I am prepared to argue more about the nintendo controllers. I think it's an instructive example (so do the dorks at wikipedia, fyi), but that the twisting of the cables probably holds some potential energy that could be harnessed. That's why I said it's not entropy. But I could be wrong, and probably am.
Of course you're right that none of my "anti-entropic" processes actually violate the second law. Either the system isn't closed or they're entropy-maximizing. I should have been clearer, though, in what I meant by "anti-entropic": really, I just meant they seem that way. Like a wave curling upstream against a river's current. Or something. Structures arise that conform to what we think of as order. It may not violate the second law's sense of it, but it violates ours. That's the parallel I was trying to make.
You've got a good point about the analogy falling apart given the facts of the matter as they relate to copying information. I think for it to work I'd have to define the state of information that's analogous to an ordered physical system as, say, "desirable, undistributed information". With a definition like that, though, I may be creeping up on writing a tautology.

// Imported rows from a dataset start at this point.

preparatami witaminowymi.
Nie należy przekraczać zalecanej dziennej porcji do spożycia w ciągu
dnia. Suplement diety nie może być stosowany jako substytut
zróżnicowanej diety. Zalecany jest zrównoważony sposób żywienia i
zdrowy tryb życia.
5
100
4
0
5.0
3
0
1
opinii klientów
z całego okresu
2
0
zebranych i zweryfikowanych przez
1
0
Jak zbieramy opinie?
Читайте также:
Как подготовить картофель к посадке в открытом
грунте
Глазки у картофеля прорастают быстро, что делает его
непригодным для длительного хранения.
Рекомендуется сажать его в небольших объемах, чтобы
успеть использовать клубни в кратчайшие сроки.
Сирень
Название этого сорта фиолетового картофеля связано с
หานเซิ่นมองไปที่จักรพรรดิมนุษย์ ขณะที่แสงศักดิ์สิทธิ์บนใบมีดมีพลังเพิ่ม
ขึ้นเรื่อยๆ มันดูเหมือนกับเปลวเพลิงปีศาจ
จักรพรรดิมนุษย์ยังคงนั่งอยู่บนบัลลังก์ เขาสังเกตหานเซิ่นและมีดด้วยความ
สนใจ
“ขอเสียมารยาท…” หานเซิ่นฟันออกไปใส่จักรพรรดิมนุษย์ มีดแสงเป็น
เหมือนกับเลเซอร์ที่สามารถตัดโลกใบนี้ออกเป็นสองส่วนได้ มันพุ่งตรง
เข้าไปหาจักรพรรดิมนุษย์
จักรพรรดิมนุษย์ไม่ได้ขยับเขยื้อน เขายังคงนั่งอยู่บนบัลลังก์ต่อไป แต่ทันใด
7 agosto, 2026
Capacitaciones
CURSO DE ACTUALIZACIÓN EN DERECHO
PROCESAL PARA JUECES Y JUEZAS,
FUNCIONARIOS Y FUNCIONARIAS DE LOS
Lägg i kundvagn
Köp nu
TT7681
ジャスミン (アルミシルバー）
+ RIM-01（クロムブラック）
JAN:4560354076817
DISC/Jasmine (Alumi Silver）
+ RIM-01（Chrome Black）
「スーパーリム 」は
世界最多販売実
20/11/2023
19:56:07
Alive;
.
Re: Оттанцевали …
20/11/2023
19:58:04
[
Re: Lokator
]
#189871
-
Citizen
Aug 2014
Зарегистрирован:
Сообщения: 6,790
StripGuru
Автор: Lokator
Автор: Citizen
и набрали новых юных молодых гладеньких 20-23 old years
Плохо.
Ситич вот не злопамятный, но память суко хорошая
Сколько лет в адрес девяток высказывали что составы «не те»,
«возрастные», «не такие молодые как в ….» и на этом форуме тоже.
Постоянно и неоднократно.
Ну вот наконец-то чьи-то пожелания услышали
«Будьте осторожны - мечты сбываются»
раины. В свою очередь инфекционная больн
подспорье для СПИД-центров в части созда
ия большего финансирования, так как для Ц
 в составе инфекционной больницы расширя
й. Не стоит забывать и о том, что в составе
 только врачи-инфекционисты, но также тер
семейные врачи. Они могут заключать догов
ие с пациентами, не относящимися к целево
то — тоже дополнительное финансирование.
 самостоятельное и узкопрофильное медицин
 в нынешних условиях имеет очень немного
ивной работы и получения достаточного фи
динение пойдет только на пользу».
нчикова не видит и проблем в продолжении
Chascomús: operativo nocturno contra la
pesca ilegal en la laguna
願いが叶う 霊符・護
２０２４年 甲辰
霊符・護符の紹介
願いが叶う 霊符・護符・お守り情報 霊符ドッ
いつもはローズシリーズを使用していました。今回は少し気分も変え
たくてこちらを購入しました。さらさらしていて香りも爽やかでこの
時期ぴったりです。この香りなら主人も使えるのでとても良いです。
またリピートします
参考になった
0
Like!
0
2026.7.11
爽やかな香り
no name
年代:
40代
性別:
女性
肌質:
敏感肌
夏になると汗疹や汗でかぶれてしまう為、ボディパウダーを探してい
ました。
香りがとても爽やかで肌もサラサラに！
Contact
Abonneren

Maybe I'm reading too much into your position, but I really disagree with you when you say "attempting to harness this energy is a waste". Obviously we can get useful results out of state changes (useful in the practical sense, you cynical scientist). We might be able to get work out of a social machine either because a) it isn't work in the scientific sense, but just a behavioral concept or b) the desirable information's creation was originally powered by the sun's energy anyway (most likely (a)).
As for the watts -- whoops. I'm not good at remembering where SI stops and starts for electrical units of measurement. I'd just kind of assumed America was backward about this unit, too. And, you know -- it reminds me of James Watt. Steam engines n' shit. That's old-timey, right? Right.
I should also note that, while doing background reading on the end of the universe, some serious problems came up with my "spreading out" explanation of entropy. I still think it's a basically useful way for a layman such as myself to understand the way physics works, but I am aware that someone could out-science me pretty badly on this point if they wanted.
Anyway, I, too, am looking forward to arguing about this in progressively louder voices, until we both puke eggnog all over the place. But I'm flattered you took it seriously. I should probably have made the analogy a little looser.
So where does quantum computing fit into all of this? Or is it sufficiently unknown at this point that we can't assess the entropic results of a quantum computer?
AAAAAAAAAAAAAHH THIS IS AWESOME
Justin, I'm not sure what you're getting at. Aside from quantum weirdness being, well, weird, I don't know that there are particular entropic consequences to quantum computers. If a working one ever gets built, you can be sure that (relatively) huge amounts of energy will be spent keeping the qubits in a stable, usable state.